Benchmarking Framework

Swe03
Customer: StrategoXT project

Contact: Eelco Visser visser+bench@cs.uu.nl

Description

Develop a framework for conducting various kinds of performance tests on programs, collecting performance measurements, and presenting the results in different views. The framework should become generic and applicable to differents types of programs.

Technological Requirements

  • May have interactive mode, but should be executable automatically in batch mode

  • Should work on Linux

  • Data exchange should be in XML or ATerms

Customer Commitment

  • Customer will provide test material.

  • Questions about requirements will be answered within 48 hours.

  • Will attend team meetings and project reviews;-)

Use Cases

Time vs Size

The basic use case for the benchmarking tool is to take a single executable and a set of input files. The executable is applied to each of the inputs and the time of the execution is measured using the time command. These times are then offset against the size of the input file. The result is (1) a sorted table with size x time entries (2) the average time/size unit (3) a graphical display of the measurements.

Parameters: name of executable, input files

Size Function

It may be too simplistic to take the raw file size. The tool should be parameterizable with a function that computes the size of an input file. An example could be a function that computes the number of nodes of an abstract syntax tree.

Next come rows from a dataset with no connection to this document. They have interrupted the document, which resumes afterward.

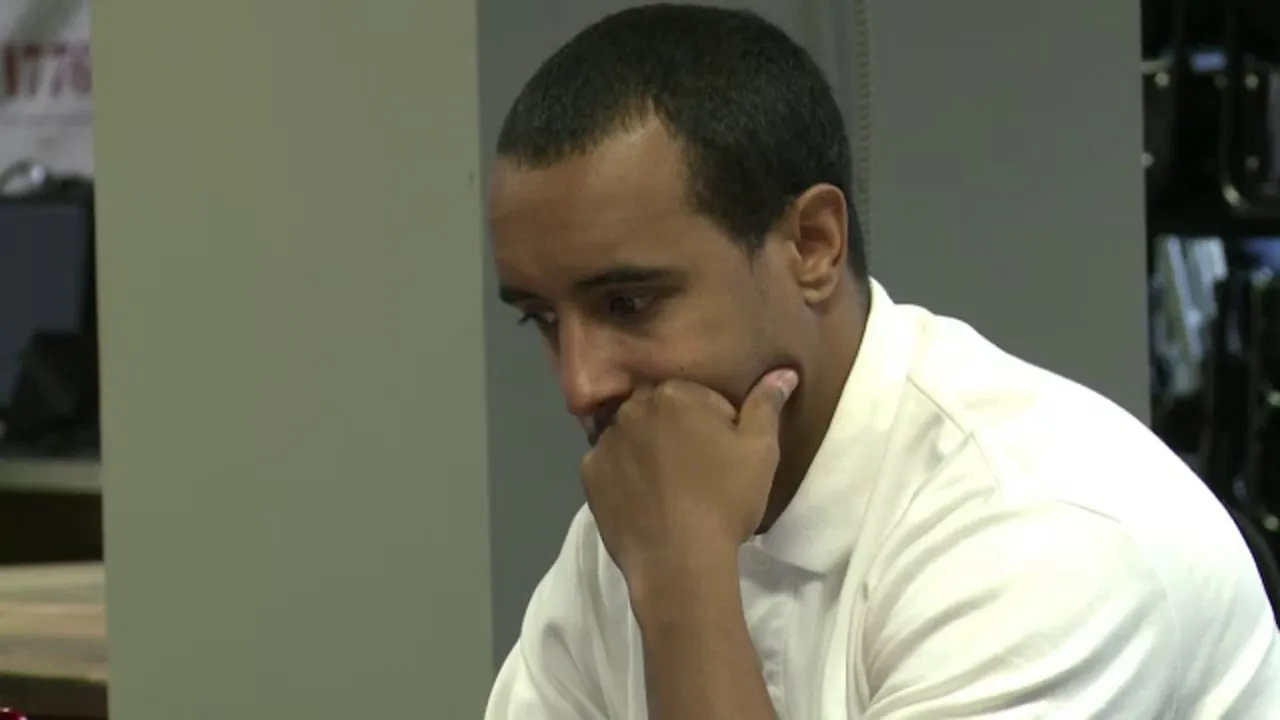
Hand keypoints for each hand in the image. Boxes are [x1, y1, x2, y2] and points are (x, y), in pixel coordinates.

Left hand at [581, 369, 799, 592]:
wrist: (679, 562)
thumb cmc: (725, 501)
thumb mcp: (761, 451)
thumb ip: (767, 404)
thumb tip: (783, 371)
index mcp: (674, 394)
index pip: (700, 397)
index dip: (717, 426)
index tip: (724, 457)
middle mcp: (632, 409)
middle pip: (661, 412)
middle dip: (678, 432)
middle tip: (698, 473)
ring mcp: (605, 443)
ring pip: (632, 437)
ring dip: (647, 451)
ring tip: (669, 490)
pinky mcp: (589, 476)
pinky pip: (610, 466)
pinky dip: (624, 477)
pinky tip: (644, 501)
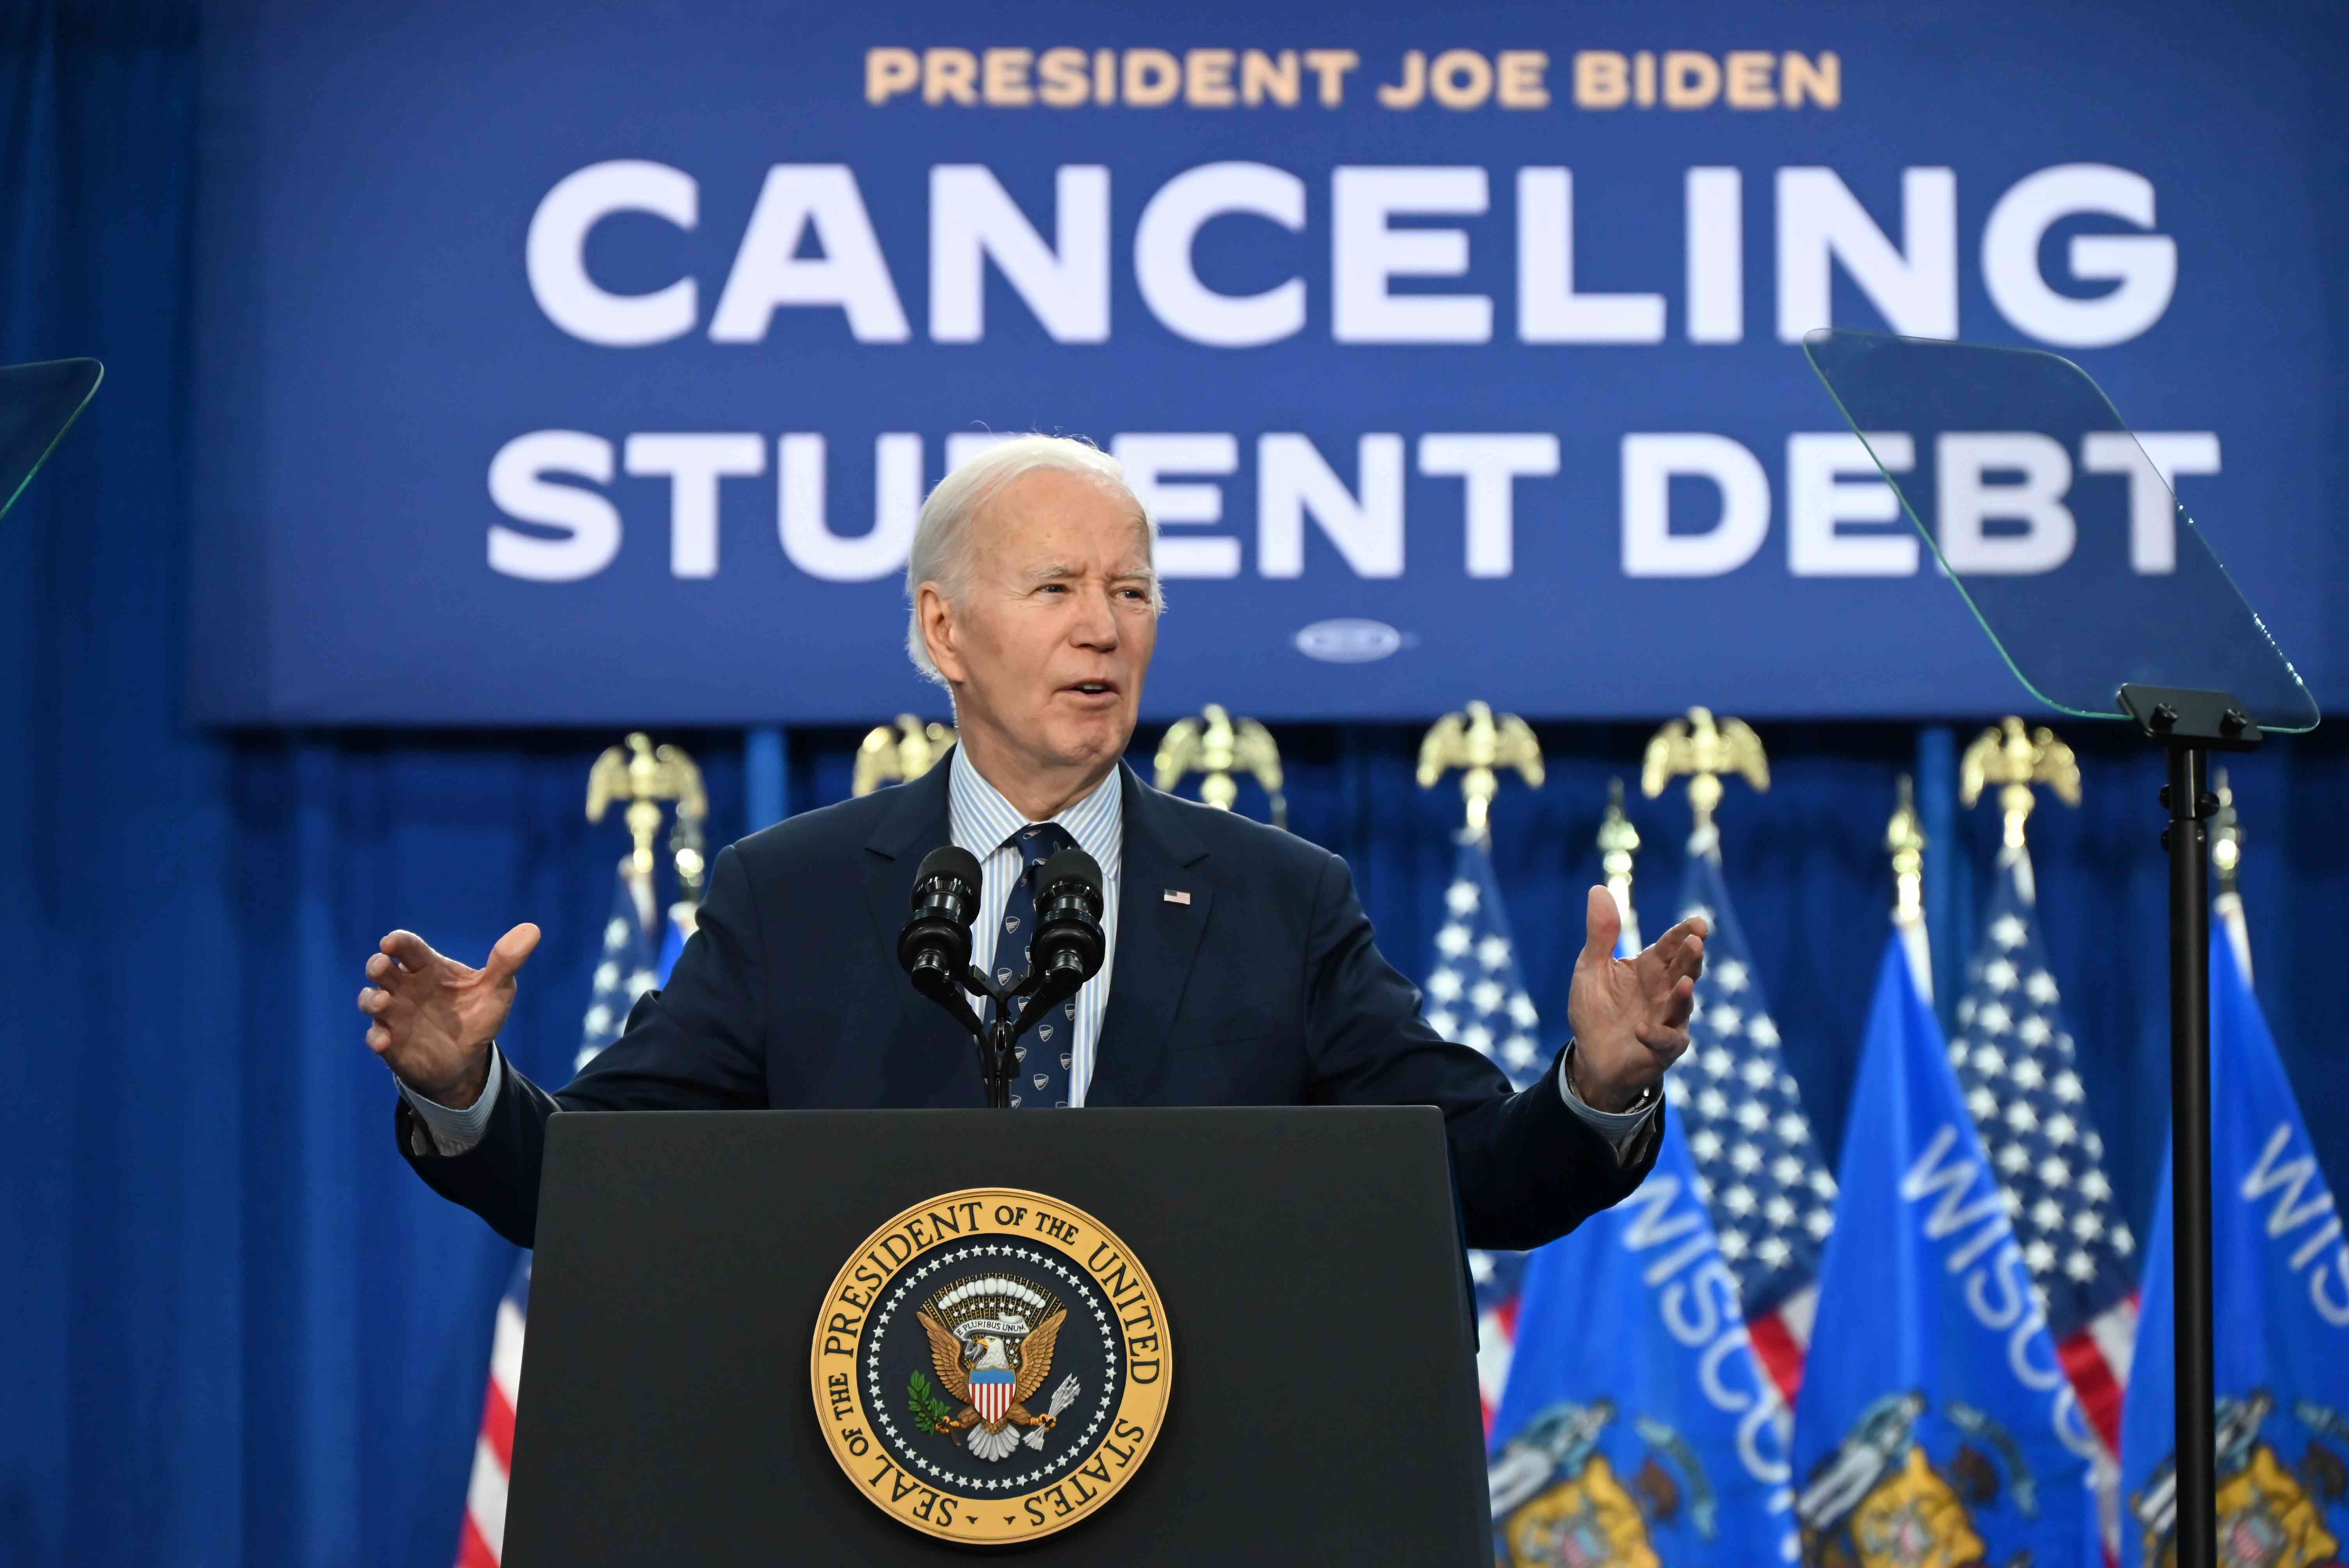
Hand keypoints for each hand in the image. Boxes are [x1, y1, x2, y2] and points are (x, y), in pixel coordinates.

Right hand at [357, 924, 539, 1106]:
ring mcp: (394, 1014)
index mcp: (428, 968)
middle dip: (377, 965)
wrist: (468, 1057)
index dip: (398, 942)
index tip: (392, 942)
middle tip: (382, 965)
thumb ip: (508, 962)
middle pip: (381, 969)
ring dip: (372, 999)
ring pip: (370, 1000)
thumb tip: (532, 929)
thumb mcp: (497, 990)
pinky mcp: (390, 1041)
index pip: (409, 948)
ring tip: (384, 1002)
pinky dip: (377, 1038)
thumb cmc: (477, 1015)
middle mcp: (406, 987)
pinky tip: (385, 1043)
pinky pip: (375, 1037)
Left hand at [1565, 887, 1707, 1111]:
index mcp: (1650, 968)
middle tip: (1697, 941)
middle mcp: (1664, 991)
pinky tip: (1640, 1028)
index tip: (1697, 923)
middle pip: (1683, 970)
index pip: (1671, 946)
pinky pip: (1665, 1041)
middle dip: (1691, 957)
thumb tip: (1598, 888)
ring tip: (1684, 982)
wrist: (1592, 1056)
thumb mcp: (1591, 968)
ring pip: (1681, 1005)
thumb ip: (1600, 934)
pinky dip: (1656, 1035)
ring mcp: (1668, 1020)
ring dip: (1683, 995)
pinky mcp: (1663, 1049)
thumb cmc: (1596, 1009)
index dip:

Separation of Data and Presentation

The collection of timing measurements should be separated from the production of presentation of the data. It should be possible to provide a new display component to work with existing data collection, or vice versa to plug in a new collection method.

Presentation Methods

A variety of methods can be used to present the results of measurements

  • table : just listing input and output values (e.g., size vs time)
  • derived values : e.g., time per size unit, average speed, ...
  • charts : showing trends, comparisons

Comparing Tools

Rather then timing the performance of one tool, several variants of a tool should be tested against the same data. Examples include timing a compiler with different optimization levels, and timing different versions of a compiler.

Multi-stage Timing

It may be necessary to generate different tools or versions of tools and test the performance of each of the derivatives. For instance, to measure the effect that different compiler optimizations have on a program.

Etc.

The above is an initial set of use cases to get you started. Further extensions should be considered once a first prototype is up and running.